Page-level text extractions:
-------
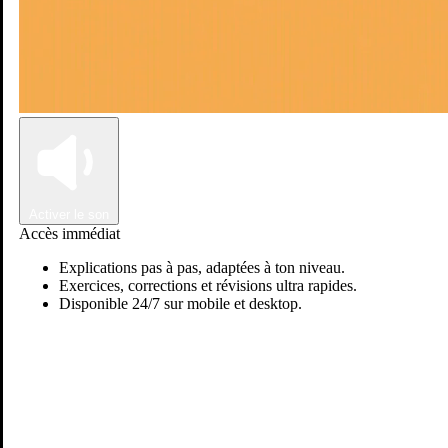
Connexion
Inscription
Activer le son
Accès immédiat
Explications pas à pas, adaptées à ton niveau.
Exercices, corrections et révisions ultra rapides.
Disponible 24/7 sur mobile et desktop.
Passer sur Ostadi AI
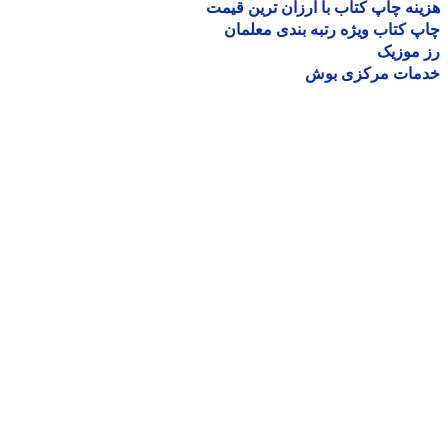
نه چاپ کتاب با ارزان ترین قیمت
 کتاب ویژه رتبه بندی معلمان
موزیک
مات مرکزی بوش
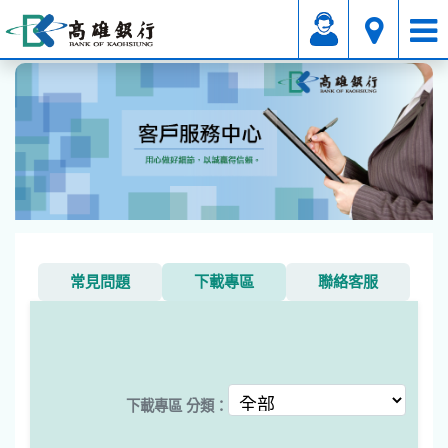
其它
下載專區
常見問題
下載專區
聯絡客服
下載專區 分類：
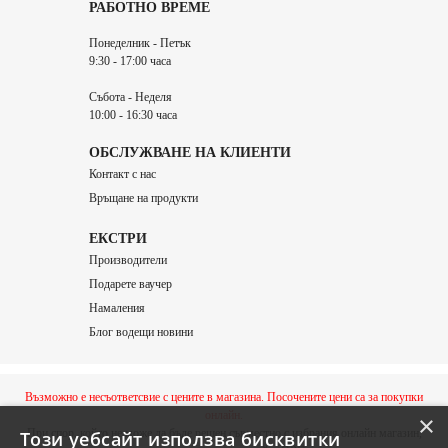
РАБОТНО ВРЕМЕ
Понеделник - Петък
9:30 - 17:00 часа
Събота - Неделя
10:00 - 16:30 часа
ОБСЛУЖВАНЕ НА КЛИЕНТИ
Контакт с нас
Връщане на продукти
ЕКСТРИ
Производители
Подарете ваучер
Намаления
Блог водещи новини
Възможно е несъответсвие с цените в магазина. Посочените цени са за покупки
онлайн.
×
При спор, който не може да бъде решен съвместно с избрания онлайн магазин,
Този уебсайт използва бисквитки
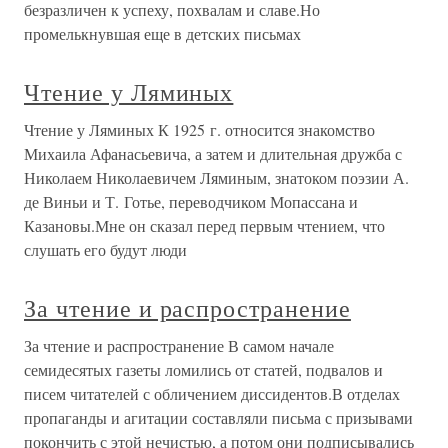
безразличен к успеху, похвалам и славе.Но
промелькнувшая еще в детских письмах
Чтение у Ляминых
Чтение у Ляминых К 1925 г. относится знакомство
Михаила Афанасьевича, а затем и длительная дружба с
Николаем Николаевичем Ляминым, знатоком поэзии А.
де Виньи и Т. Готье, переводчиком Мопассана и
Казановы.Мне он сказал перед первым чтением, что
слушать его будут люди
За чтение и распространение
За чтение и распространение В самом начале
семидесятых газеты ломились от статей, подвалов и
писем читателей с обличением диссидентов.В отделах
пропаганды и агитации составляли письма с призывами
покончить с этой нечистью, а потом они подписывались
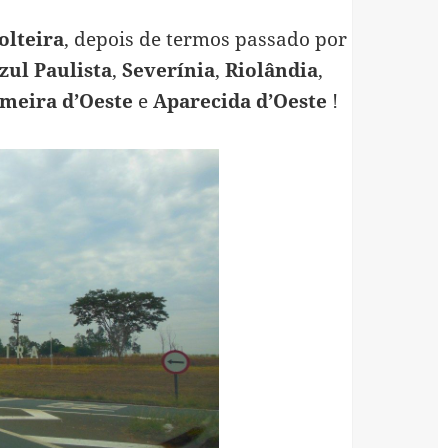
olteira
, depois de termos passado por
ul Paulista
,
Severínia
,
Riolândia
,
meira d’Oeste
e
Aparecida d’Oeste
!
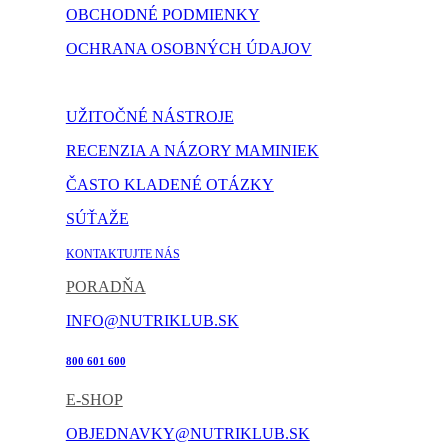
OBCHODNÉ PODMIENKY
OCHRANA OSOBNÝCH ÚDAJOV
NASTAVENIE COOKIES
UŽITOČNÉ NÁSTROJE
RECENZIA A NÁZORY MAMINIEK
ČASTO KLADENÉ OTÁZKY
SÚŤAŽE
KONTAKTUJTE NÁS
PORADŇA
INFO@NUTRIKLUB.SK
800 601 600
E-SHOP
OBJEDNAVKY@NUTRIKLUB.SK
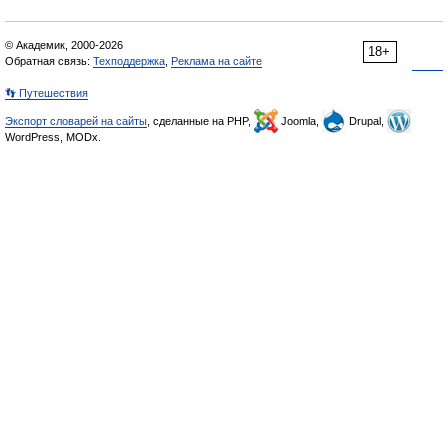
© Академик, 2000-2026
18+
Обратная связь:
Техподдержка
,
Реклама на сайте
👣 Путешествия
Экспорт словарей на сайты
, сделанные на PHP,
Joomla,
Drupal,
WordPress, MODx.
-------
▶ Assigned task:
Please find every line in the material above that contains the string "NUTRIKLUB" and copy each of those lines.

▶ Finished exercise:
INFO@NUTRIKLUB.SK
OBJEDNAVKY@NUTRIKLUB.SK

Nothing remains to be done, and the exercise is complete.